Neanche il tempo di riabituarci ai ritmi lavorativi, dopo le vacanze estive, che in città la vita è ripresa dinamica e attiva, brulicante di eventi, manifestazioni e mostre.

Oggi vogliamo segnalarvi la mostra curata da Elvira Dyangani Ose presso Fondazione Prada, che a Milano presenta Uneasy Dancer, dedicata all’artista americana Betye Saar.
Si tratta di una bella occasione per ammirare più di 80 opere tra installazioni, assemblage, collage e sculture creati tra il 1966 e il 2016, dal 15 settembre all’8 gennaio 2017.

La Uneasy Dancer, danzatrice incerta, è proprio lei, Betye Saar, come si autodefinisce, perché, il suo lavoro “segue il movimento di una spirale creativa ricorrendo ai concetti di passaggio, intersezione, morte e rinascita, nonché agli elementi sottostanti di razza e genere”.
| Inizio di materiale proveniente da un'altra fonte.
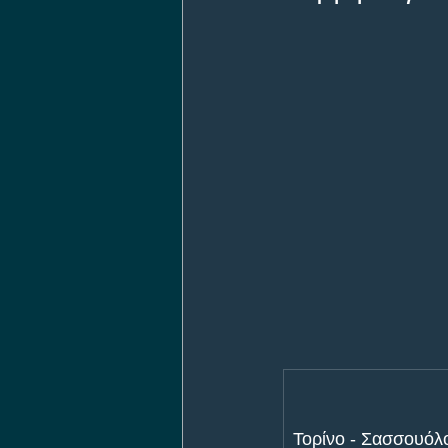
Τορίνο - Σασσουόλ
Le sue opere sono incentrate su in chiaro interesse per il metafisico, ma anche la volontà di rappresentare la memoria femminile e l’identità afroamericana, presentati di volta in volta in vesti inedite.
Proprio per questa tendenza, Saar definisce la sua arte come qualcosa che “ha più a che fare con l’evoluzione che non con la rivoluzione, con la trasformazione delle coscienze e del modo di vedere i neri, non più attraverso immagini caricaturali o negative, ma come esseri umani”.

L’originalità della sua arte sta non solo nell’utilizzo di materiali di recupero sapientemente lavorati ed accostati tra loro, ma anche con l’uso di memorabilia personali e immagini dispregiative che richiamano storie negate o deformate. Una vera e propria sfida, dunque, nei confronti degli stereotipi razziali e sessisti radicati nella cultura americana.
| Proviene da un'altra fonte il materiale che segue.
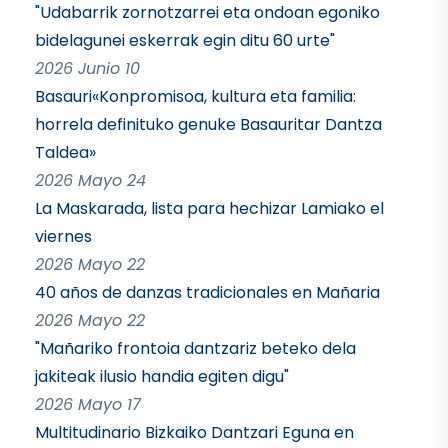
"Udabarrik zornotzarrei eta ondoan egoniko
bidelagunei eskerrak egin ditu 60 urte"
2026 Junio 10
Basauri«Konpromisoa, kultura eta familia:
horrela definituko genuke Basauritar Dantza
Taldea»
2026 Mayo 24
La Maskarada, lista para hechizar Lamiako el
viernes
2026 Mayo 22
40 años de danzas tradicionales en Mañaria
2026 Mayo 22
"Mañariko frontoia dantzariz beteko dela
jakiteak ilusio handia egiten digu"
2026 Mayo 17
Multitudinario Bizkaiko Dantzari Eguna en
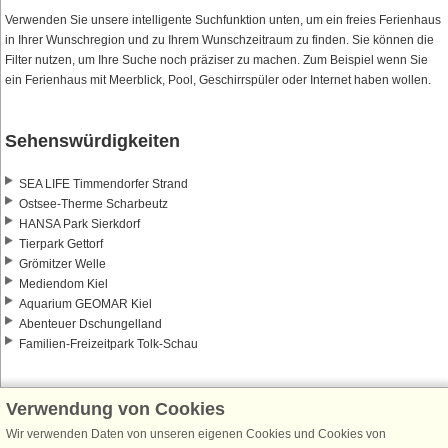
Verwenden Sie unsere intelligente Suchfunktion unten, um ein freies Ferienhaus
in Ihrer Wunschregion und zu Ihrem Wunschzeitraum zu finden. Sie können die
Filter nutzen, um Ihre Suche noch präziser zu machen. Zum Beispiel wenn Sie
ein Ferienhaus mit Meerblick, Pool, Geschirrspüler oder Internet haben wollen.
Sehenswürdigkeiten
SEA LIFE Timmendorfer Strand
Ostsee-Therme Scharbeutz
HANSA Park Sierkdorf
Tierpark Gettorf
Grömitzer Welle
Mediendom Kiel
Aquarium GEOMAR Kiel
Abenteuer Dschungelland
Familien-Freizeitpark Tolk-Schau
Verwendung von Cookies
Wir verwenden Daten von unseren eigenen Cookies und Cookies von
Elvira Dyangani Ose ha così presentato l’arte di Saar: “Come osserva Elvira Dyangani Ose, “Saar confonde i confini tra arte e vita, tra piano fisico e metafisico. Il carattere spirituale della sua produzione non risiede solo nelle opere in cui trova espressione diretta il suo interesse per una pluralità di tradizioni culturali. Risiede soprattutto nell’operazione artistica che trasforma materiali comuni in nuove iconografie evocative, in suggestive narrazioni del reale capaci di coinvolgere intimamente l’osservatore”.

Tra le installazioni che maggiormente sono in grado di esprimere i cardini dell’arte di Betye Saar c’è senza dubbio The Alpha and The Omega (The Beginning and The End) (2013-16), un ambiente circolare che allude al viaggio iniziatico e all’esperienza della vita umana. Questa installazione è stata concepita in occasione della mostra e include una serie di nuovi elementi che rappresentano l’idea del tutto, nella sua circolarità.

Ci saranno anche i suoi tipici assemblaggi di immagini e oggetti inseriti in scatole o valigie, come Record for Hattie (1975) e Calling Card (1976), che assumono una dimensione performativa, anche se in miniatura. Altri assemblaggi, creati più recentemente e contenuti all’interno di gabbiette, come Domestic Life (2007) e Rhythm and Blues (2010), rappresentano una condizione fisica e metaforica di segregazione, ma anche di resistenza e sopravvivenza.
In questi lavori emerge con prepotenza il folclore americano, unisce la dimensione politica a una visione spirituale che attinge a molteplici credenze e tradizioni di origine africana, asiatica, americana ed europea.

Ma non è tutto, perché ci saranno anche una serie di strumenti di lavoro o elementi della vita domestica, assemblati in modo molto personale a fotografie o manufatti d’epoca, come accade per Mystic Window for Leo (1966), The Phrenologer’s Window (1966) e A Call to Arms (1997), tutte opera dal duplice significato, poichè abbracciano una condizione intima e autobiografica ma anche una dimensione immaginativa e fantastica.